Your task: From the first line to the last, write out the material verbatim.
BEGIN
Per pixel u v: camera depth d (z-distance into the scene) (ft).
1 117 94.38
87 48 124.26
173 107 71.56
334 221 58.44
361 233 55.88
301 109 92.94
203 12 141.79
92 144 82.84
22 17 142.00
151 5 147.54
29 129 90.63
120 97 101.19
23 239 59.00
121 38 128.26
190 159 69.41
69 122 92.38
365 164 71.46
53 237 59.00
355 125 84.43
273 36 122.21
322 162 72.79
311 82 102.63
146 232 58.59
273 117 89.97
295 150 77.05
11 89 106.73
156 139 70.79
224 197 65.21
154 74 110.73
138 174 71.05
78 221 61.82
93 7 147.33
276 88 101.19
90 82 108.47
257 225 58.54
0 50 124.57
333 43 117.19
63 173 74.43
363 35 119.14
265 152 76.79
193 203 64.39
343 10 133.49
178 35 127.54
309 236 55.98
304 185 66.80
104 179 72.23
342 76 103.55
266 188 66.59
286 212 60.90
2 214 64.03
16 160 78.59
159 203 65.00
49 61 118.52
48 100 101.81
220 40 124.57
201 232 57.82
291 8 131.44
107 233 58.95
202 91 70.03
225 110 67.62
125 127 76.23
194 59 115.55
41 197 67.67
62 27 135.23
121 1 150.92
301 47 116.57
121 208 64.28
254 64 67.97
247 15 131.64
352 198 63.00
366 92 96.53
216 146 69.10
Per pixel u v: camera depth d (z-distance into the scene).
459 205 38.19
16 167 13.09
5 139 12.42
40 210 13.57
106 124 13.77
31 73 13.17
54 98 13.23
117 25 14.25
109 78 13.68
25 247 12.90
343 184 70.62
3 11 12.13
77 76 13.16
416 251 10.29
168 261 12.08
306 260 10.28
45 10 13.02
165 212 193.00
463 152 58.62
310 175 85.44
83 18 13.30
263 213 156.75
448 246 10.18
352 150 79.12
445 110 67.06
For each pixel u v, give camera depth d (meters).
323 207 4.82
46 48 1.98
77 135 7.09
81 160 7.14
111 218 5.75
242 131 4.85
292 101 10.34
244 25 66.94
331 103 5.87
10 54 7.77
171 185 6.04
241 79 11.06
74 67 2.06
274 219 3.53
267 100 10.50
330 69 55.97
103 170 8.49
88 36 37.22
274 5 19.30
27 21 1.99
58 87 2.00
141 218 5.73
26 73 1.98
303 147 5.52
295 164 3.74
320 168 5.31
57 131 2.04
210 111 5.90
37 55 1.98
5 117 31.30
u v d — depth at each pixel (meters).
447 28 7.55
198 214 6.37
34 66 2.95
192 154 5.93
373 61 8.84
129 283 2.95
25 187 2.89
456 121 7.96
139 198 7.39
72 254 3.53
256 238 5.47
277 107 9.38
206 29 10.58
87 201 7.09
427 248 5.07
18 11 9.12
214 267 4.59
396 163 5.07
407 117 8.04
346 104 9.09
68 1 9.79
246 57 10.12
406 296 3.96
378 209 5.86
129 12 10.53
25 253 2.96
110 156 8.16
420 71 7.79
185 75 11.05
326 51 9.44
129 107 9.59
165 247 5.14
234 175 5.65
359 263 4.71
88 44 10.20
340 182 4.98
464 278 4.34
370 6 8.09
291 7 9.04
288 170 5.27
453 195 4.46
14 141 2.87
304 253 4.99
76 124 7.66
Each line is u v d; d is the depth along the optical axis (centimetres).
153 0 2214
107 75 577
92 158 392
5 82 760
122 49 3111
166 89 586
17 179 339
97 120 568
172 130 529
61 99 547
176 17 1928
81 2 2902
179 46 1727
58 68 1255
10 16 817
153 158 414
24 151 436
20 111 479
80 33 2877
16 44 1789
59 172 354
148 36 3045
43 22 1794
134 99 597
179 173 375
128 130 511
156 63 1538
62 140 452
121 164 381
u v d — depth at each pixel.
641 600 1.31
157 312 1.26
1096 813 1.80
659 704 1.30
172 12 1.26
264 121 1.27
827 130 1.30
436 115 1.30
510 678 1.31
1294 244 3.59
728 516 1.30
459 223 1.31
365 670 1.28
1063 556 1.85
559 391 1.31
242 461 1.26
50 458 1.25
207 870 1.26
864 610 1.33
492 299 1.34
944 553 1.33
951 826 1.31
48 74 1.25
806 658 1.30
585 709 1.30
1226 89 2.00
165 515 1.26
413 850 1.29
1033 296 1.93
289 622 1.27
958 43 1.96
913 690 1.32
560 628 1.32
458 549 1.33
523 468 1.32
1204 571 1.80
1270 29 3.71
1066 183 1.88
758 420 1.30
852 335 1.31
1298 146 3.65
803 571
END
Solved exercise:
Per pixel u v: camera depth d (z-distance into the scene) (ft).
1 117 94.38
87 48 124.26
173 107 71.56
334 221 58.44
361 233 55.88
301 109 92.94
203 12 141.79
92 144 82.84
22 17 142.00
151 5 147.54
29 129 90.63
120 97 101.19
23 239 59.00
121 38 128.26
190 159 69.41
69 122 92.38
365 164 71.46
53 237 59.00
355 125 84.43
273 36 122.21
322 162 72.79
311 82 102.63
146 232 58.59
273 117 89.97
295 150 77.05
11 89 106.73
156 139 70.79
224 197 65.21
154 74 110.73
138 174 71.05
78 221 61.82
93 7 147.33
276 88 101.19
90 82 108.47
257 225 58.54
0 50 124.57
333 43 117.19
63 173 74.43
363 35 119.14
265 152 76.79
193 203 64.39
343 10 133.49
178 35 127.54
309 236 55.98
304 185 66.80
104 179 72.23
342 76 103.55
266 188 66.59
286 212 60.90
2 214 64.03
16 160 78.59
159 203 65.00
49 61 118.52
48 100 101.81
220 40 124.57
201 232 57.82
291 8 131.44
107 233 58.95
202 91 70.03
225 110 67.62
125 127 76.23
194 59 115.55
41 197 67.67
62 27 135.23
121 1 150.92
301 47 116.57
121 208 64.28
254 64 67.97
247 15 131.64
352 198 63.00
366 92 96.53
216 146 69.10
Per pixel u v: camera depth d (z-distance into the scene).
459 205 38.19
16 167 13.09
5 139 12.42
40 210 13.57
106 124 13.77
31 73 13.17
54 98 13.23
117 25 14.25
109 78 13.68
25 247 12.90
343 184 70.62
3 11 12.13
77 76 13.16
416 251 10.29
168 261 12.08
306 260 10.28
45 10 13.02
165 212 193.00
463 152 58.62
310 175 85.44
83 18 13.30
263 213 156.75
448 246 10.18
352 150 79.12
445 110 67.06
For each pixel u v, give camera depth d (meters).
323 207 4.82
46 48 1.98
77 135 7.09
81 160 7.14
111 218 5.75
242 131 4.85
292 101 10.34
244 25 66.94
331 103 5.87
10 54 7.77
171 185 6.04
241 79 11.06
74 67 2.06
274 219 3.53
267 100 10.50
330 69 55.97
103 170 8.49
88 36 37.22
274 5 19.30
27 21 1.99
58 87 2.00
141 218 5.73
26 73 1.98
303 147 5.52
295 164 3.74
320 168 5.31
57 131 2.04
210 111 5.90
37 55 1.98
5 117 31.30
u v d — depth at each pixel (meters).
447 28 7.55
198 214 6.37
34 66 2.95
192 154 5.93
373 61 8.84
129 283 2.95
25 187 2.89
456 121 7.96
139 198 7.39
72 254 3.53
256 238 5.47
277 107 9.38
206 29 10.58
87 201 7.09
427 248 5.07
18 11 9.12
214 267 4.59
396 163 5.07
407 117 8.04
346 104 9.09
68 1 9.79
246 57 10.12
406 296 3.96
378 209 5.86
129 12 10.53
25 253 2.96
110 156 8.16
420 71 7.79
185 75 11.05
326 51 9.44
129 107 9.59
165 247 5.14
234 175 5.65
359 263 4.71
88 44 10.20
340 182 4.98
464 278 4.34
370 6 8.09
291 7 9.04
288 170 5.27
453 195 4.46
14 141 2.87
304 253 4.99
76 124 7.66
Each line is u v d; d is the depth along the optical axis (centimetres).
153 0 2214
107 75 577
92 158 392
5 82 760
122 49 3111
166 89 586
17 179 339
97 120 568
172 130 529
61 99 547
176 17 1928
81 2 2902
179 46 1727
58 68 1255
10 16 817
153 158 414
24 151 436
20 111 479
80 33 2877
16 44 1789
59 172 354
148 36 3045
43 22 1794
134 99 597
179 173 375
128 130 511
156 63 1538
62 140 452
121 164 381
u v d — depth at each pixel.
641 600 1.31
157 312 1.26
1096 813 1.80
659 704 1.30
172 12 1.26
264 121 1.27
827 130 1.30
436 115 1.30
510 678 1.31
1294 244 3.59
728 516 1.30
459 223 1.31
365 670 1.28
1063 556 1.85
559 391 1.31
242 461 1.26
50 458 1.25
207 870 1.26
864 610 1.33
492 299 1.34
944 553 1.33
951 826 1.31
48 74 1.25
806 658 1.30
585 709 1.30
1226 89 2.00
165 515 1.26
413 850 1.29
1033 296 1.93
289 622 1.27
958 43 1.96
913 690 1.32
560 628 1.32
458 549 1.33
523 468 1.32
1204 571 1.80
1270 29 3.71
1066 183 1.88
758 420 1.30
852 335 1.31
1298 146 3.65
803 571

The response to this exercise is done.